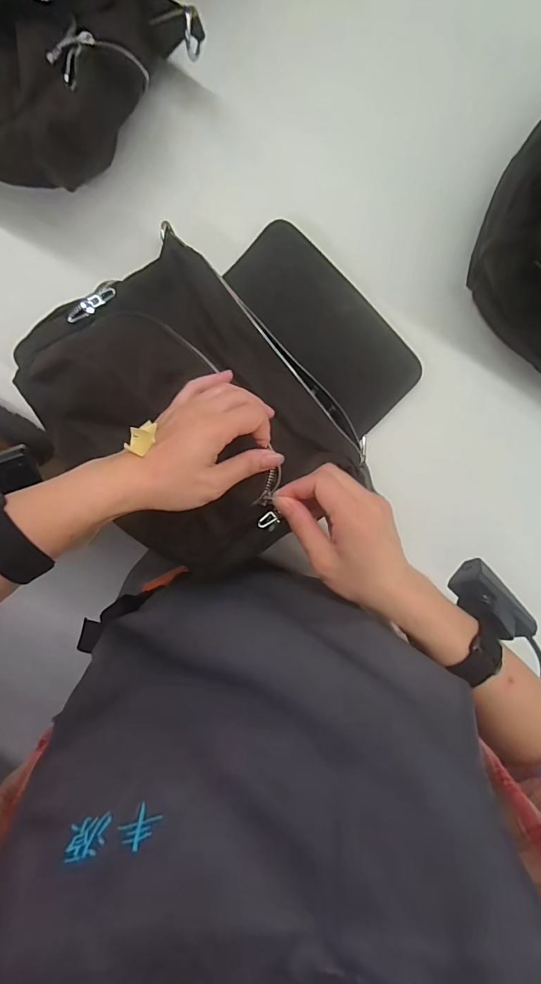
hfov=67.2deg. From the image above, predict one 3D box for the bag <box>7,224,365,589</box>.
[{"bbox_3d":[-0.070,-0.072,0.366,0.270,0.080,0.222,45,90,-2],"label":"bag"}]

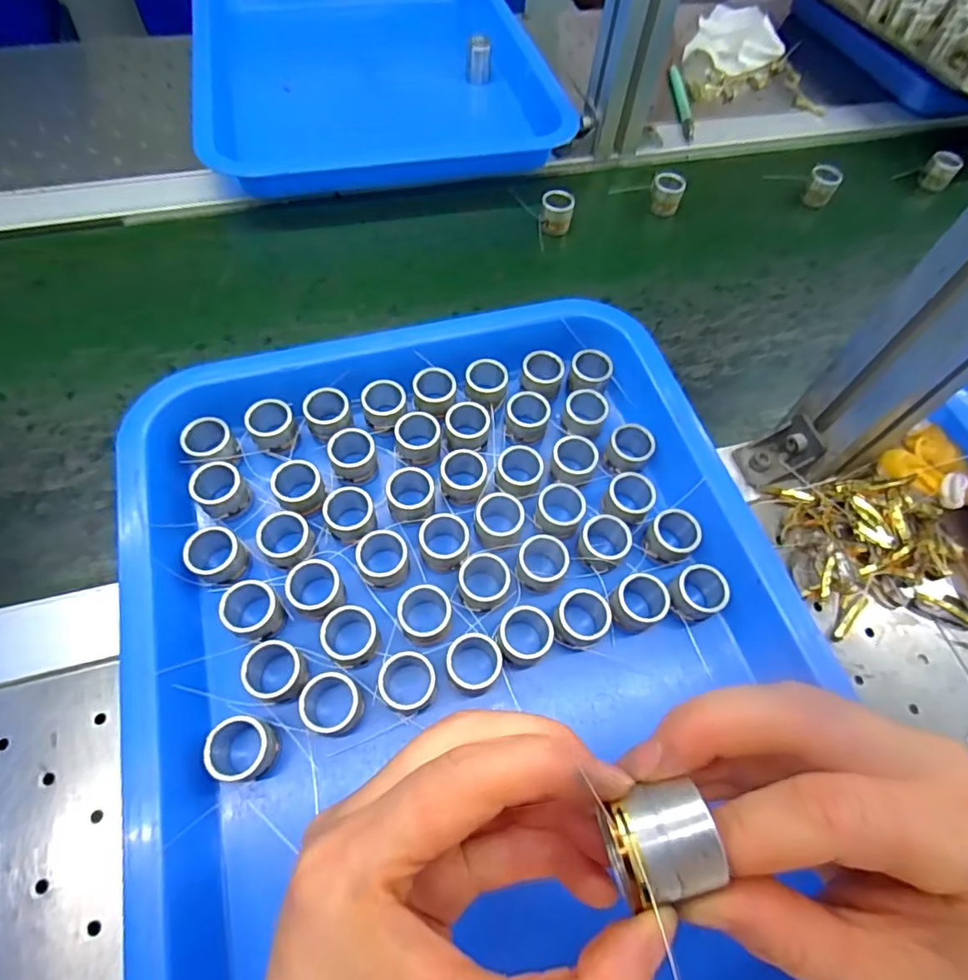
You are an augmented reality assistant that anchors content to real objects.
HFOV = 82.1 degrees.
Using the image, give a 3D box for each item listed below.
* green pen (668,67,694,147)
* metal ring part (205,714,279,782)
[{"bbox_3d":[0.195,-0.380,0.544,0.013,0.011,0.117,3,61,-2],"label":"green pen"},{"bbox_3d":[-0.102,0.110,0.237,0.026,0.023,0.024,2,61,-3],"label":"metal ring part"}]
::::
■ TASK PROMPT
Could you reproduce exactly the lines of the entries above, from the one with "HFOV = 82.1 degrees." through the one with "green pen (668,67,694,147)", and nothing else?

■ WORKED SOLUTION
HFOV = 82.1 degrees.
Using the image, give a 3D box for each item listed below.
* green pen (668,67,694,147)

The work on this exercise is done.